[start]
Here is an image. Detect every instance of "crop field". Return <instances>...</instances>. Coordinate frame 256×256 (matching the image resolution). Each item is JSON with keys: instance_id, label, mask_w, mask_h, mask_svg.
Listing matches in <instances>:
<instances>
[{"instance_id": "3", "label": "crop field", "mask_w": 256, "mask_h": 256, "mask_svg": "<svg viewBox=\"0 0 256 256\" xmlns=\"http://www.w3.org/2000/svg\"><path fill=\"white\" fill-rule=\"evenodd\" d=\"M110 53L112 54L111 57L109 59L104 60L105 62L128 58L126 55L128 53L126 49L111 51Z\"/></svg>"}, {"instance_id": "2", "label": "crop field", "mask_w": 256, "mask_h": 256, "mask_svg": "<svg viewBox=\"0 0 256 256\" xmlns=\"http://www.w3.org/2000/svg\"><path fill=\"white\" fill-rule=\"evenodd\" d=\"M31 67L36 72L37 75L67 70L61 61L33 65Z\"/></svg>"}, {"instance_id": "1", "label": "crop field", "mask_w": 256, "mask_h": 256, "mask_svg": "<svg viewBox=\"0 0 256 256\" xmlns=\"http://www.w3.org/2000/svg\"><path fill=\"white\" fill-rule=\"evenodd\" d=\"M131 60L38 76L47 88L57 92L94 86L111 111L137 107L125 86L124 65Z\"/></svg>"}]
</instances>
[end]
Write every line of the material above as a JSON list of strings, with one string per line and blank lines omitted.

[
  "Here is an image. Detect every instance of \"crop field\". Return <instances>...</instances>. Coordinate frame 256×256 (matching the image resolution). Each item is JSON with keys: instance_id, label, mask_w, mask_h, mask_svg.",
  "Listing matches in <instances>:",
  "<instances>",
  "[{\"instance_id\": \"3\", \"label\": \"crop field\", \"mask_w\": 256, \"mask_h\": 256, \"mask_svg\": \"<svg viewBox=\\\"0 0 256 256\\\" xmlns=\\\"http://www.w3.org/2000/svg\\\"><path fill=\\\"white\\\" fill-rule=\\\"evenodd\\\" d=\\\"M110 53L112 54L111 57L109 59L104 60L105 62L128 58L126 55L128 53L126 49L111 51Z\\\"/></svg>\"}, {\"instance_id\": \"2\", \"label\": \"crop field\", \"mask_w\": 256, \"mask_h\": 256, \"mask_svg\": \"<svg viewBox=\\\"0 0 256 256\\\" xmlns=\\\"http://www.w3.org/2000/svg\\\"><path fill=\\\"white\\\" fill-rule=\\\"evenodd\\\" d=\\\"M31 67L36 72L37 75L67 70L61 61L33 65Z\\\"/></svg>\"}, {\"instance_id\": \"1\", \"label\": \"crop field\", \"mask_w\": 256, \"mask_h\": 256, \"mask_svg\": \"<svg viewBox=\\\"0 0 256 256\\\" xmlns=\\\"http://www.w3.org/2000/svg\\\"><path fill=\\\"white\\\" fill-rule=\\\"evenodd\\\" d=\\\"M131 60L38 76L47 88L57 92L94 86L111 111L137 107L125 86L124 65Z\\\"/></svg>\"}]",
  "</instances>"
]